My rating: ✰✰✰
E-book, Library Book, Finished: 8/30/2012
The title of this book is rather misleading. It is more a recounting of the life of Anne Bird then a discussion of Scott Peterson’s guilt. The 33 Reasons are from a list Anne wrote up at her therapist’s instruction and is brought out at the very end of the book.
Anne was given up for adoption by her mother and adopted by the Grady family. She tells of her childhood which was happy, and her siblings one also adopted and two the biological children of her adoptive parents. By all accounts she had a happy childhood and while curious about her biological family claims to not have a burning desire to reconnect with them, mainly because she had read many accounts of such reunions not ending well. She was introduced to her biological family by her brother who had also been given up for adoption. Her mother had 4 children, two she kept and two she gave up for adoption, Scott was one of the ones she kept and he was referred to as ‘the golden boy’. Anne later reveals that he took this title seriously.
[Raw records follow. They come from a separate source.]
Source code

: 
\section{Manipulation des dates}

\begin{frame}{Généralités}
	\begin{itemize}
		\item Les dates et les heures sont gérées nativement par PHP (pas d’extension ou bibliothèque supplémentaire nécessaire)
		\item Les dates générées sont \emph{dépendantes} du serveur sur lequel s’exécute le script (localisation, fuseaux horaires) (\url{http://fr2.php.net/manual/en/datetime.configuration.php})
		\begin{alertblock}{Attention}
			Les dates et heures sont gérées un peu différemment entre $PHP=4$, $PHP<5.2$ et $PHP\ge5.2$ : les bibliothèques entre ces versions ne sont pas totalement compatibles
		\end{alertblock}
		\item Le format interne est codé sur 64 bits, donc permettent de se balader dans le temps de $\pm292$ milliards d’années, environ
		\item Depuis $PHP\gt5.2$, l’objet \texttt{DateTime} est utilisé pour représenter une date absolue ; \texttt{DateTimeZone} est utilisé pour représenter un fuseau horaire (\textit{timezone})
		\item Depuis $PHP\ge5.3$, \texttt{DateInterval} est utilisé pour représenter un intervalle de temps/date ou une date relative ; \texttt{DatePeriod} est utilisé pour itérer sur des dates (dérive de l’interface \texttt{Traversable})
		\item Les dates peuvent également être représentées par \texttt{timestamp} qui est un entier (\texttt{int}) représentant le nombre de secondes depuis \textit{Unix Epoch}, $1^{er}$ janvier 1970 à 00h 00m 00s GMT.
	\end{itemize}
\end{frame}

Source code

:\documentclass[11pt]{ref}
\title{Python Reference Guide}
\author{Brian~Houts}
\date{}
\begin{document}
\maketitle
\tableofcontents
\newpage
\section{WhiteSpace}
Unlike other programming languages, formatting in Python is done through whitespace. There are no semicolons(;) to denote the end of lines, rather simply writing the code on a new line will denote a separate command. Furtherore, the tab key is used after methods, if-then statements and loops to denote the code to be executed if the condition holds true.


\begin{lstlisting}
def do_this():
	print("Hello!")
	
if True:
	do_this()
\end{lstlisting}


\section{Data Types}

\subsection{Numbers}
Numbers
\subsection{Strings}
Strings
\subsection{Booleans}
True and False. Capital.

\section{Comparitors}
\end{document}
She talks about how she became close to her biological family, how much she and Scott looked alike, how excited Laci was to be pregnant, while Scott seemed to be disinterested. How she refused to believe Scott had anything to do with her disappearance, to the point where she let him stay with her when the press wouldn’t leave him alone.
The book is well-written and interesting, but as mentioned above it is a memoir of Anne’s life, how the actions of Scott affected her and her marriage, how she came to believe that Scott was guilty, the list of “33 reasons” are odd behaviors she observed, not really proof of his guilt.
I gave this book three stars because it was well written and interesting, I didn’t give it more because due to the title I was expecting more of true crime than a memoir.